Essentially: a button that when you press it kills the AI but instantly gives it reward equal to its expected discounted future reward. And to be clear, this is the AI's estimate of its expected discounted future reward, not some outside estimate.
(This is in the interest of asking dumb questions and learning in public. And I'm taking the specific narrow definition of corrigibility which is just an AI letting you turn it off.)

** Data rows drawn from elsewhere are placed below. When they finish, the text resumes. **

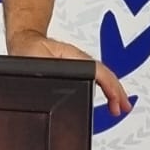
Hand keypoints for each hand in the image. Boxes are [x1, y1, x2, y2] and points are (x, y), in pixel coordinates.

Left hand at [6, 28, 132, 117]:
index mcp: (69, 55)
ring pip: (103, 76)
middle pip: (104, 73)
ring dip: (114, 91)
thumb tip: (45, 90)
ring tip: (121, 106)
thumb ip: (42, 73)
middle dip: (116, 91)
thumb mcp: (33, 63)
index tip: (115, 100)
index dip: (108, 85)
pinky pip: (97, 78)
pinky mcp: (78, 68)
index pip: (95, 69)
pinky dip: (106, 89)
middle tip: (123, 108)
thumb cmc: (28, 52)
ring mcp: (79, 62)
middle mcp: (77, 58)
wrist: (26, 42)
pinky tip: (110, 99)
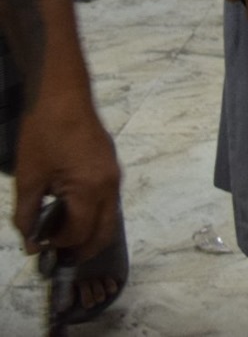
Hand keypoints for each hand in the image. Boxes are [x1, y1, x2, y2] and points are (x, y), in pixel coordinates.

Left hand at [11, 85, 120, 258]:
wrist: (62, 96)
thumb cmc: (43, 135)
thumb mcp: (28, 178)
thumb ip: (27, 216)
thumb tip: (31, 244)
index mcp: (90, 189)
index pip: (79, 232)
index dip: (59, 246)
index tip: (38, 248)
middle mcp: (110, 185)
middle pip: (105, 231)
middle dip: (84, 249)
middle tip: (59, 257)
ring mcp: (114, 174)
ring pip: (109, 217)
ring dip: (89, 233)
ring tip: (63, 238)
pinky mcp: (111, 165)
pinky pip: (108, 201)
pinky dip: (93, 216)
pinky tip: (71, 213)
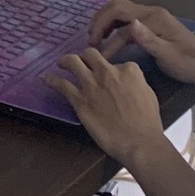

Thoughts: I've heard Dr. Christiano mention things like "precisely balanced incentives" (which I think uses to describe the weaknesses of this and similar approaches), but I don't see why this would be particularly difficult to balance given that this number is just an explicit float inside many RL models. Some issues I do see:
- Such an agent would have no incentive to create corrigible child-agents
- Such an agent would have no incentive to preserve this property while self-modifying
But I am probably missing a bunch of other issues with this general approach? Responses in the form of links to relevant papers are welcome as well.
Thanks,
Raf
The point about agents in environment suggests that shutdown is not really about corrigibility, it's more of a test case (application) for corrigibility. If an agent can trivially create other agents in environment, and poses a risk of actually doing so, then shutting it down doesn't resolve that risk, so you'd need to take care of the more general problem first. Not creating agents in environment seems closer to the soft optimization side of corrigibility: preferring less dangerous cognition, not being an optimizer. The agent not contesting or assisting shutdown is still useful when the risk is not there or doesn't actually trigger, but it's not necessarily related to corrigibility, other than in the sense of being an important task for corrigible agents to support.